Any individual who has been on the hunt for a diamond ring, earing or necklace for the first time will tell you that it was an overwhelming endeavour. People are overwhelmed simply because of the immense varieties of crystallised carbon stones, the various shapes that they come in and the styles or designs that they come in. As if all those choices do not suffice, the dealers normally add to the ‘stress of selection’ by dropping another bomb, when they ask “natural or lab grown diamonds?” leaving potential buyers more confused than ever.
Even for experienced diamond lovers, making choices can be a stressful task and as such having a little understanding about the differences between wholesale lab grown diamonds and natural diamonds can go a long way towards making the right choice.
For those of you who wonder what sets naturally mined diamonds and lab-grown diamonds apart, the next paragraph will provide a brief overview on the subject as the difference between the two types of stones are actually minimal with the biggest difference being the price, methods used to create lab diamonds and the environmental ramifications of natural diamonds. From the chemical and optical perspective, they are identical as far as jewellery experts are concerned.
Besides the difference in regards to how these stones come into existence, there are other defining features that allow differentiating between the two types. To start off with, natural diamonds are formed deep beneath the earth as they require intense pressure and heat that would trigger carbon to restructure at the atomic level. In contrast lab-grown diamonds are made via a process that is referred to as “chemical vapour deposition”.
The chemical vapour deposition method revolves around starting with a ‘diamond seed’ a slim slice of a diamond that is in a vacuum chamber and within this vacuum, carbon molecules assimilate to the thin layer which causes it to grow (similar to 3D printing). In brief, after the diamond is grown, it will undergo the cutting and polishing to be rendered as ‘the final product’ which from a chemical perspective is the exact same thing as natural diamonds, minus the environmental damage that natural diamonds are frequently associated to.

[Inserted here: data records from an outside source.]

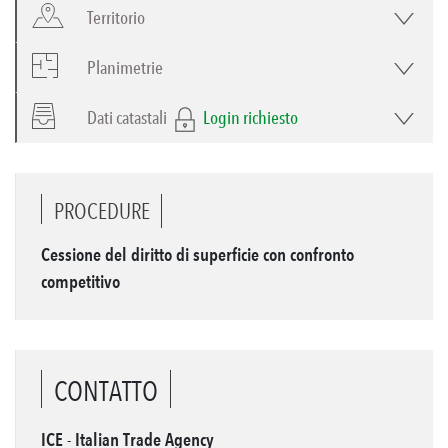
Territorio
Planimetrie
Dati catastali
Login richiesto
PROCEDURE
Cessione del diritto di superficie con confronto
competitivo
CONTATTO
ICE - Italian Trade Agency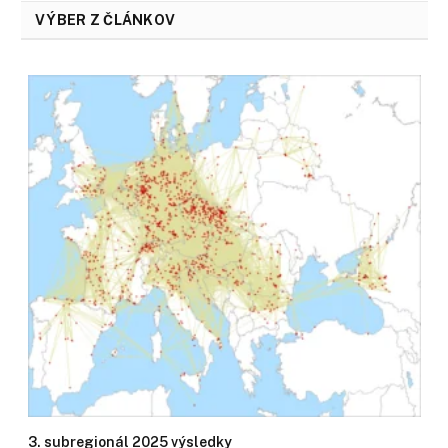
VÝBER Z ČLÁNKOV
3. subregionál 2025 výsledky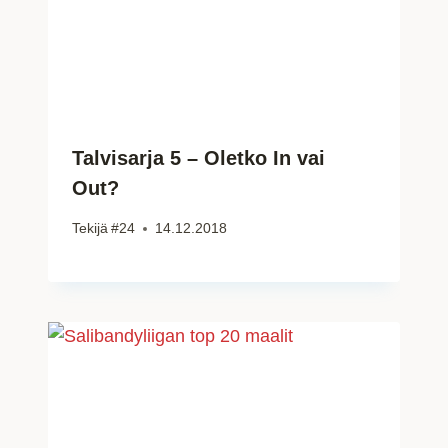
Talvisarja 5 – Oletko In vai
Out?
Tekijä
#24
14.12.2018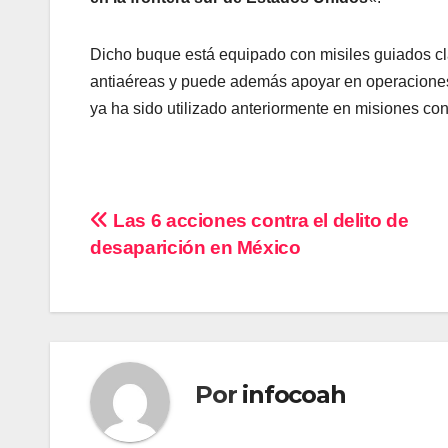
Dicho buque está equipado con misiles guiados cl
antiaéreas y puede además apoyar en operaciones
ya ha sido utilizado anteriormente en misiones co
Navegación
Las 6 acciones contra el delito de
desaparición en México
de
entradas
Por
infocoah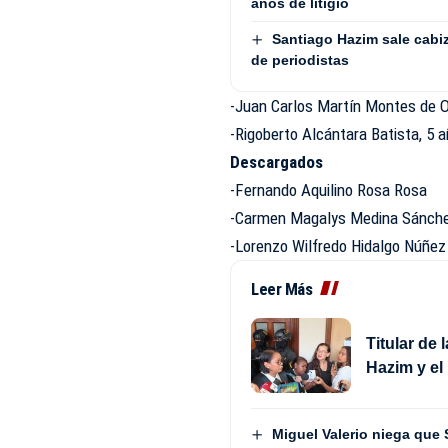
años de litigio
Santiago Hazim sale cabi
de periodistas
-Juan Carlos Martín Montes de O
-Rigoberto Alcántara Batista, 5 
Descargados
-Fernando Aquilino Rosa Rosa
-Carmen Magalys Medina Sánch
-Lorenzo Wilfredo Hidalgo Núñe
Leer Más
Titular de
Hazim y el
Miguel Valerio niega qu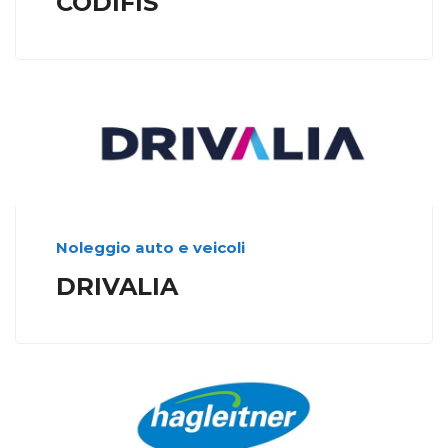
CODIFIS
Noleggio auto e veicoli
DRIVALIA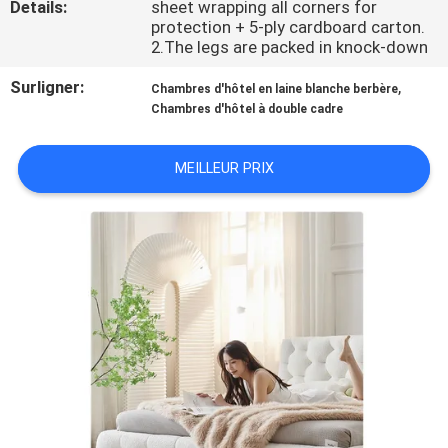
Details:
sheet wrapping all corners for
VISITE
protection + 5-ply cardboard carton.
D'USINE
2.The legs are packed in knock-down
Surligner:
,
Chambres d'hôtel en laine blanche berbère
CONTRÔLE
Chambres d'hôtel à double cadre
DE
MEILLEUR PRIX
QUALITÉ
CONTACT
USA
NOUVELLES
CAS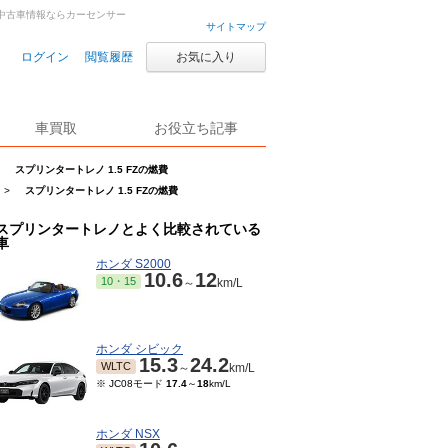
古車・中古車情報ならカーセンサー
サイトマップ
ログイン
閲覧履歴
お気に入り
車買取
お役立ち記事
スプリンタートレノ 1.5 FZの燃費
>
スプリンタートレノ 1.5 FZの燃費
スプリンタートレノとよく比較されている
車
ホンダ S2000
10.6
12
10・15
～
km/L
ホンダ シビック
15.3
24.2
WLTC
～
km/L
※ JC08モード
17.4
～
18
km/L
ホンダ NSX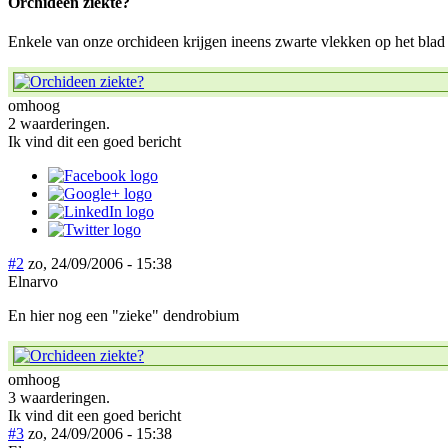
Orchideen ziekte?
Enkele van onze orchideen krijgen ineens zwarte vlekken op het blad
omhoog
2 waarderingen.
Ik vind dit een goed bericht
#2
zo, 24/09/2006 - 15:38
Elnarvo
En hier nog een "zieke" dendrobium
omhoog
3 waarderingen.
Ik vind dit een goed bericht
#3
zo, 24/09/2006 - 15:38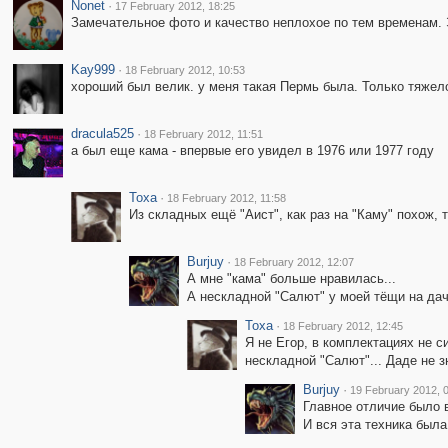
Nonet
·
17 February 2012, 18:25
Замечательное фото и качество неплохое по тем временам. 
Kay999
·
18 February 2012, 10:53
хороший был велик. у меня такая Пермь была. Только тяжелов
dracula525
·
18 February 2012, 11:51
а был еще кама - впервые его увидел в 1976 или 1977 году
Toxa
·
18 February 2012, 11:58
Из складных ещё "Аист", как раз на "Каму" похож, 
Burjuy
·
18 February 2012, 12:07
А мне "кама" больше нравилась...
А нескладной "Салют" у моей тёщи на дач
Toxa
·
18 February 2012, 12:45
Я не Егор, в комплектациях не с
нескладной "Салют"... Даде не з
Burjuy
·
19 February 2012, 
Главное отличие было в
И вся эта техника была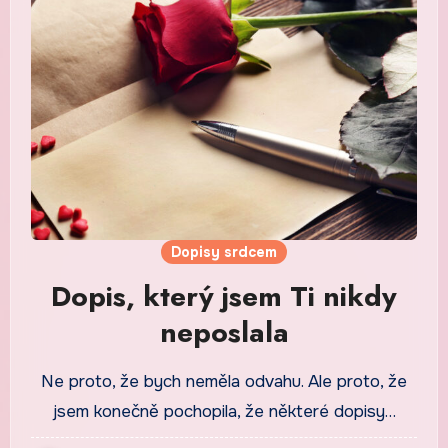
Dopisy srdcem
Dopis, který jsem Ti nikdy
neposlala
Ne proto, že bych neměla odvahu. Ale proto, že
jsem konečně pochopila, že některé dopisy…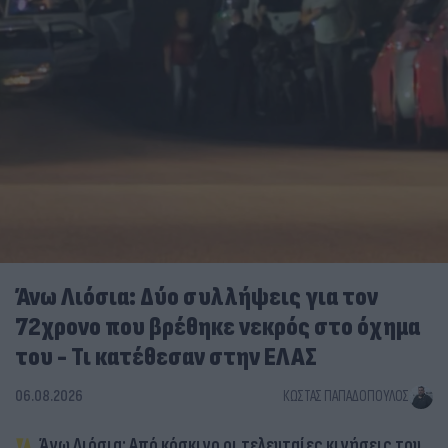
Άνω Λιόσια: Δύο συλλήψεις για τον
72χρονο που βρέθηκε νεκρός στο όχημα
του - Τι κατέθεσαν στην ΕΛΑΣ
06.08.2026
ΚΏΣΤΑΣ ΠΑΠΑΔΌΠΟΥΛΟΣ
Άνω Λιόσια: Από κόσκινο οι τελευταίες κινήσεις του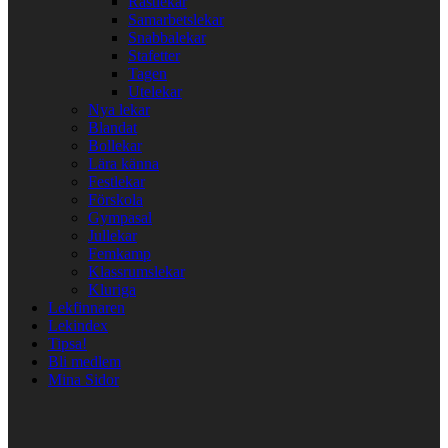
Rastlekar
Samarbetslekar
Snabbalekar
Stafetter
Tagen
Utelekar
Nya lekar
Blandat
Bollekar
Lära känna
Festlekar
Förskola
Gympasal
Jullekar
Femkamp
Klassrumslekar
Kluriga
Lekfinnaren
Lekindex
Tipsa!
Bli medlem
Mina Sidor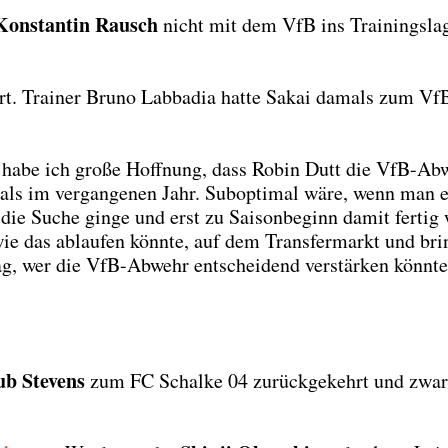
Kon­stan­tin Rausch
nicht mit dem VfB ins Trai­nings­la­
iert. Trai­ner Bru­no Lab­ba­dia hat­te Sakai damals zum Vf
n, habe ich gro­ße Hoff­nung, dass Robin Dutt die VfB-Ab
 als im ver­gan­ge­nen Jahr. Sub­op­ti­mal wäre, wenn man e
ie Suche gin­ge und erst zu Sai­son­be­ginn damit fer­tig
, wie das ablau­fen könn­te, auf dem Trans­fer­markt und bri
ag, wer die VfB-Abwehr ent­schei­dend ver­stär­ken könn­t
b Ste­vens
zum FC Schal­ke 04 zurück­ge­kehrt und zwar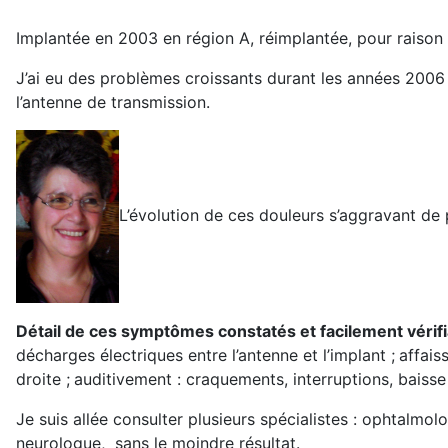
Implantée en 2003 en région A, réimplantée, pour raison
J’ai eu des problèmes croissants durant les années 200
l’antenne de transmission.
L’évolution de ces douleurs s’aggravant de 
Détail de ces symptômes constatés et facilement vérifi
décharges électriques entre l’antenne et l’implant ;
affais
droite ;
auditivement : craquements, interruptions, baiss
Je suis allée consulter plusieurs spécialistes : ophtalmol
neurologue, sans le moindre résultat.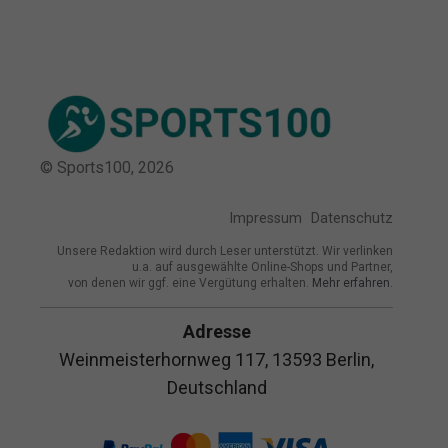
© Sports100,
2026
Impressum
Datenschutz
Unsere Redaktion wird durch Leser unterstützt. Wir verlinken
u.a. auf ausgewählte Online-Shops und Partner,
von denen wir ggf. eine Vergütung erhalten.
Mehr erfahren.
Adresse
Weinmeisterhornweg 117, 13593 Berlin,
Deutschland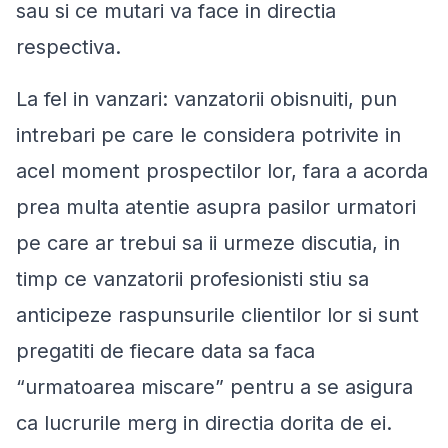
sau si ce mutari va face in directia
respectiva.
La fel in vanzari: vanzatorii obisnuiti, pun
intrebari pe care le considera potrivite in
acel moment prospectilor lor, fara a acorda
prea multa atentie asupra pasilor urmatori
pe care ar trebui sa ii urmeze discutia, in
timp ce vanzatorii profesionisti stiu sa
anticipeze raspunsurile clientilor lor si sunt
pregatiti de fiecare data sa faca
“
urmatoarea miscare
” pentru a se asigura
ca lucrurile merg in directia dorita de ei.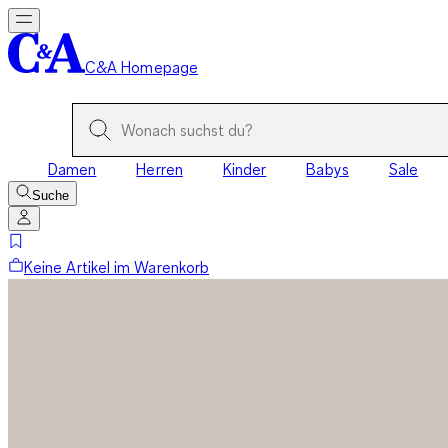
C&A Homepage
Damen
Herren
Kinder
Babys
Sale
Suche
Keine Artikel im Warenkorb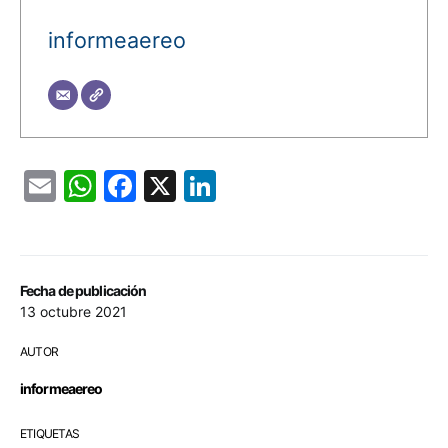
informeaereo
Email
WhatsApp
Facebook
X
LinkedIn
Fecha de publicación
13 octubre 2021
AUTOR
informeaereo
ETIQUETAS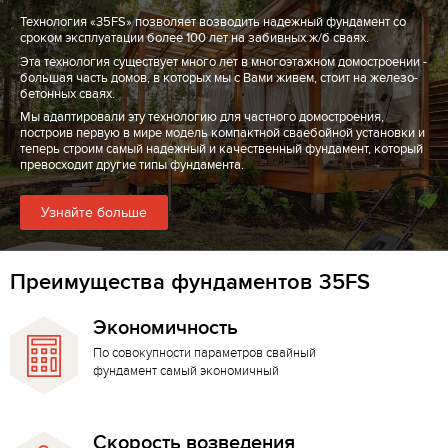
Технология «35FS» позволяет возводить надежный фундамент со
сроком эксплуатации более 100 лет на забивных ж/б сваях.
Эта технология существует много лет в многоэтажном домостроении -
большая часть домов, в которых мы с Вами живем, стоит на железо-
бетонных сваях.
Мы адаптировали эту технологию для частного домостроения,
построив первую в мире модель компактной сваебойной установки и
теперь строим самый надежный и качественный фундамент, который
превосходит другие типы фундамента.
Узнайте больше
Преимущества фундаментов 35FS
Экономичность
По совокупности параметров свайный
фундамент самый экономичный
Скорость возведения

For those who are unaware, lab diamond technology actually kicked off in the 50s and it was not until the turn of the century before they were able to produce the same quality as natural diamonds. As for the pricing, natural diamonds are much pricier, not because they are of better quality, but because the process of mining is expensive and added to the labour costs of diamond mining is exorbitant.
This is the primary reason as to why lab diamonds are cheaper, cheaper by approximately 50% at times when compared to the price of natural diamonds that are of similar grade.
Both types have the same level of durability which in other words means that they are undoubtedly the hardest carbon-based material on the planet!